An alternative technique that may work for you is described here:
Thick Bezier Curves in OpenGL
EDIT:
Ah, you want to avoid even the CPU triangulation - I should have read more closely.
One issue you have is the interface between the geometry shader and the fragment shader - the geometry shader will need to generate primitives (most likely triangles) that are then individually rasterized and filled via the fragment program.
In your case with constant thickness I think quite a simple triangulation will work - using Loop and Bling for all the "curved bits". When the two control triangles don't intersect it's easy. When they do, the part outside the intersection is easy. So the only hard part is within the intersection (which should be a triangle).

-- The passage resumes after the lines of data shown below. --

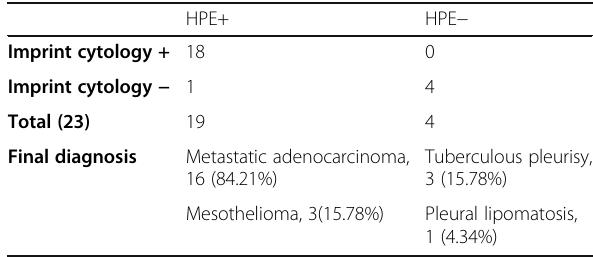
Table 6 Imprint and histopathological examination (HPE) in the thoracoscopic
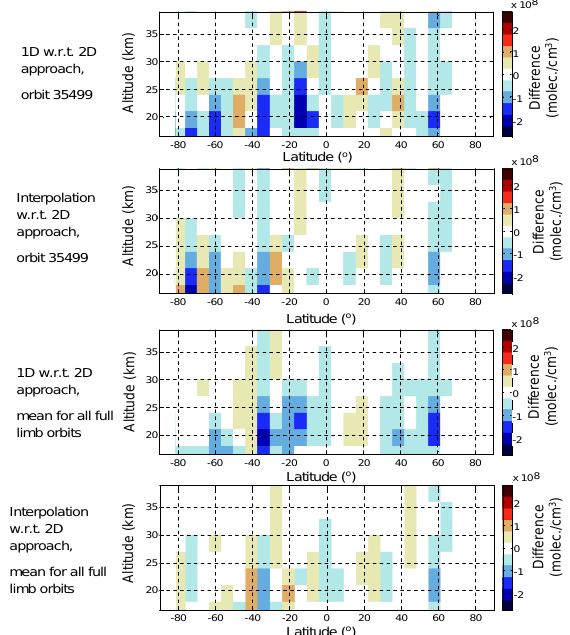
Fig. 7. Differences between the 1-D and 2-D retrieval (plotted for even scanning sequences) are shown in the first and third panel from top in comparison with the differences between the retrieval with interpolation approach (applied for even scanning sequences) and the 2-D retrieval (second and bottom panel). The first two panels show the differences for a single orbit (34599), the remaining panels the differences for the mean of all full limb orbits.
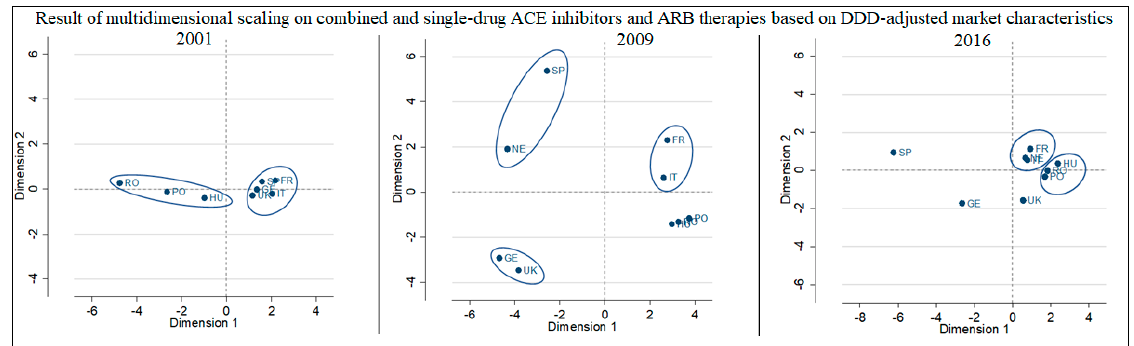
Figure 1. Result of multidimensional scaling of combined and single-drug ACE inhibitors and ARBs based on DDD-adjusted market characteristics of 2001, 2009 and 2016: 2001: r = 1.0000, ρ = 0.9984, Kruskal’s stress index: 0.0056; 2009: r = 1.0000, ρ = 0.9999, Kruskal’s stress index: 0.0045; 2016: r = 1.0000, ρ = 0.9990, Kruskal’s stress index: 0.0048.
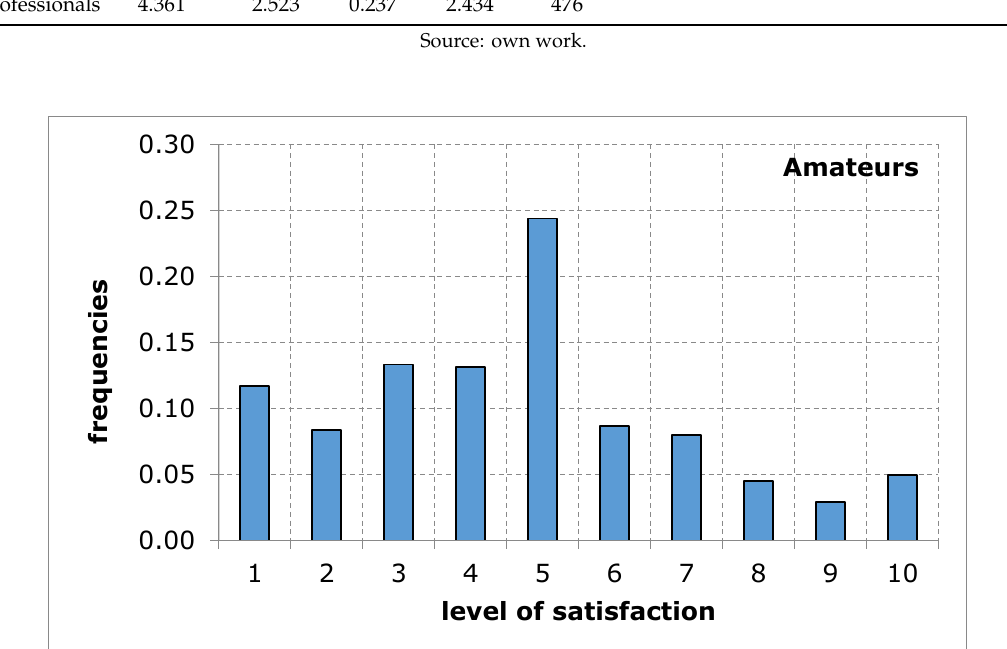
Figure 9. Use of a sports and recreation facility for competitive sport purposes, in the opinion of service recipients (amateurs). Source: own work.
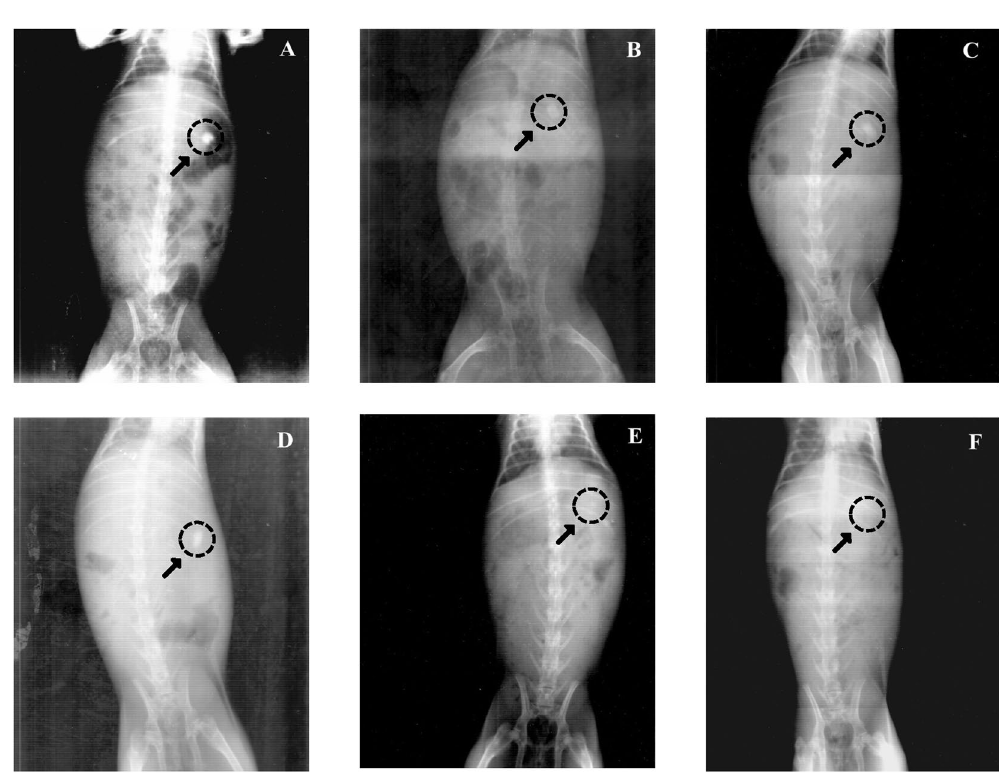
Figure 5. A-F X-rays indicating the positions of the BaSO 4 -labeled DOM-FSR tablets in the gastrointestinal tract of New Zealand rabbits at different time points. X-rays taken at ( A ) 2 h, ( B ) 4 h, ( C ) 6 h, ( D ) 8 h, ( E ) 10 h, and ( F ) 12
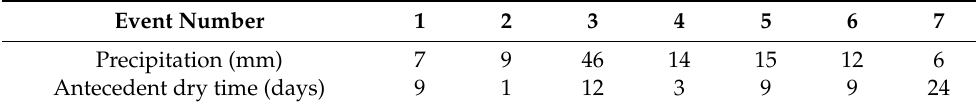
Table 4. Storm event number, precipitation volume, and antecedent dry time.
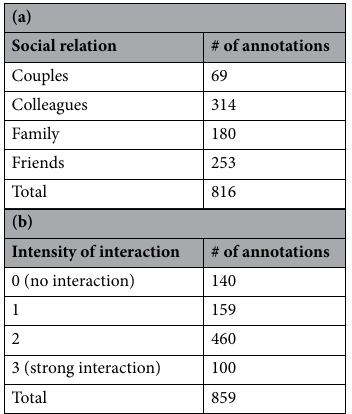
Table 1. Number of groups annotated with each (a) social relation (in ATC data set) and (b) intensity of interaction (in DIAMOR data set).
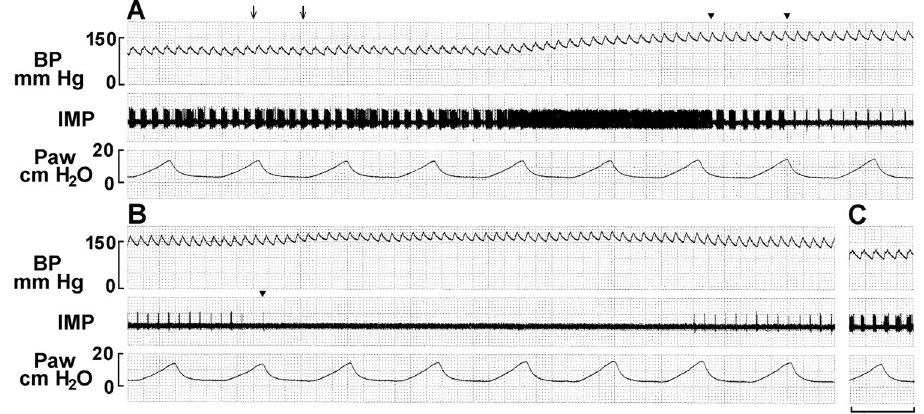
Figure 10. Baroreceptor unit response to phenylephrine injection (2 arrows at the beginning of A). Blood pressure increased approximately 6 s thereafter, during which time the unit deactivated in three steps (denoted by 3 arrow heads at the end of A and beginning of B), indicating at least 3 encoders in this unit. Complete deactivation occurred at the last arrow head, induced by injection of blood into the artery (starting immediately before the last arrow head) and re-activated as blood withdrawn. C is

Within the intersection you want to shade a pixel only if both control triangles lead to it being shaded via Loop and Bling. So the fragment shader needs to be able to do texture lookups for both triangles. One can be as standard, and you'll need to add a vec2 varying variable for the second set of texture coordinates, which you'll need to set appropriately for each vertex of the triangle. As well you'll need a uniform "sampler2D" variable for the texture which you can then sample via texture2D. Then you just shade fragments that satisfy the checks for both control triangles (within the intersection).
I think this works in every case, but it's possible I've missed something.

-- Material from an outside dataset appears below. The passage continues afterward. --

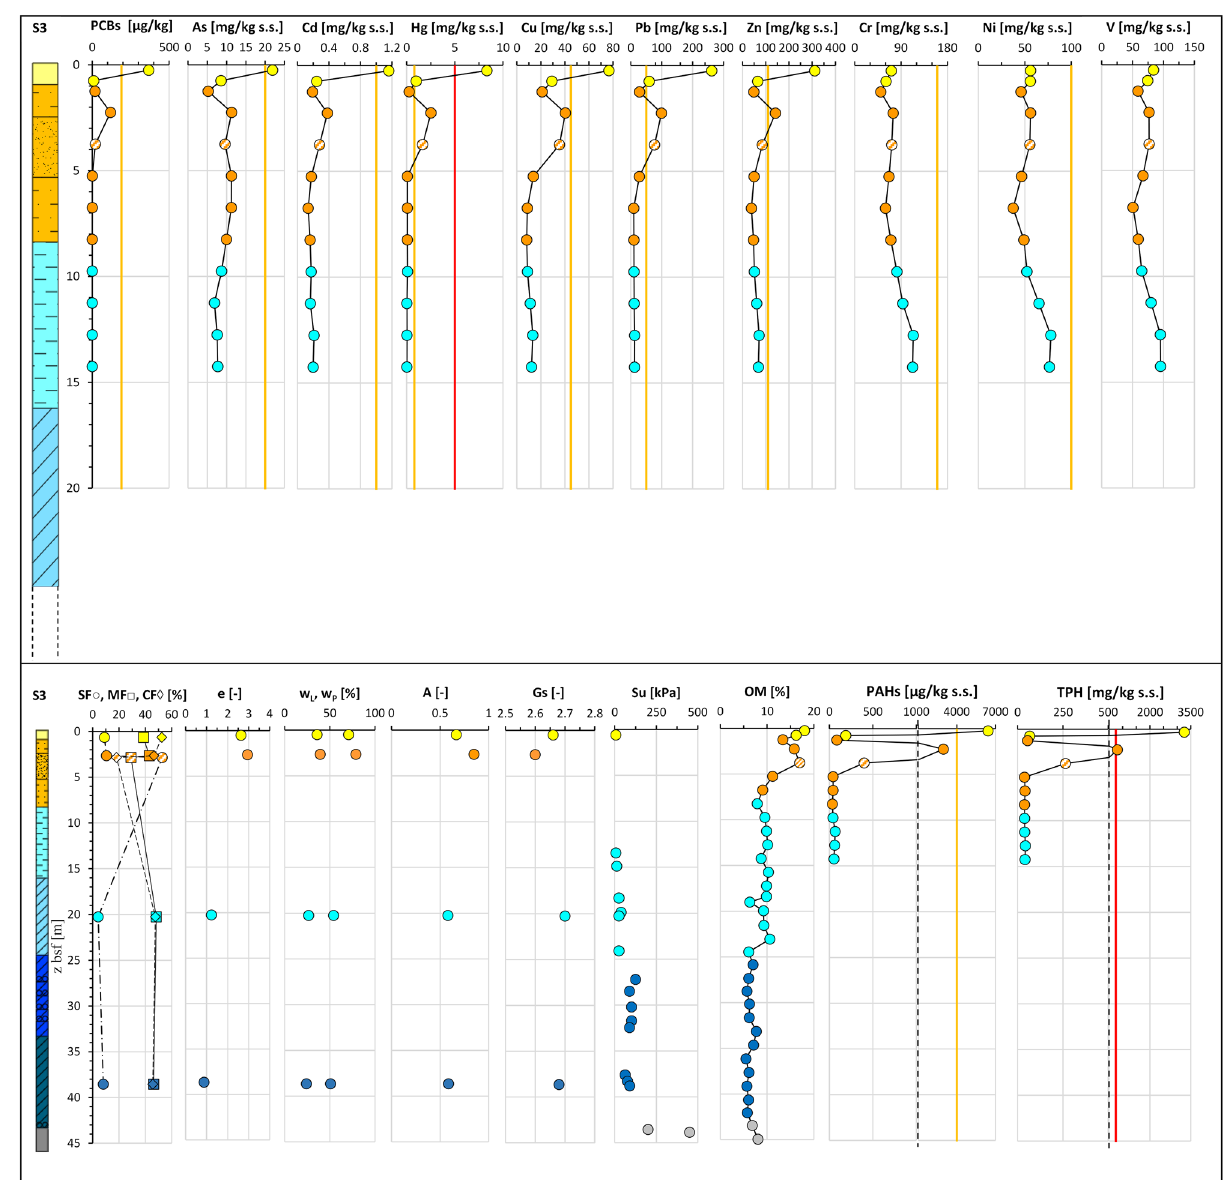
Figure 17. Vertical profiles of chemical and geotechnical properties along the S3 borehole in the I Bay of the Mar Piccolo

I don't know how to exactly solve this, but it's very interesting. I think you need every different processing unit in the GPU:
Vertex shader
Throw a normal line of points to your vertex shader. Let the vertex shader displace the points to the bezier.
Geometry shader
Let your geometry shader create an extra point per vertex.
foreach (point p in bezierCurve)
new point(p+(0,thickness,0)) // in tangent with p1-p2
Fragment shader
To stroke your bezier with a special stroke, you can use a texture with an alpha channel. You can check the alpha channel on its value. If it's zero, clip the pixel. This way, you can still make the system think it is a solid line, instead of a half-transparent one. You could apply some patterns in your alpha channel.
I hope this will help you on your way. You will have to figure out things yourself a lot, but I think that the Geometry shading will speed your bezier up.
Still for the stroking I keep with my choice of creating a GL_QUAD_STRIP and an alpha-channel texture.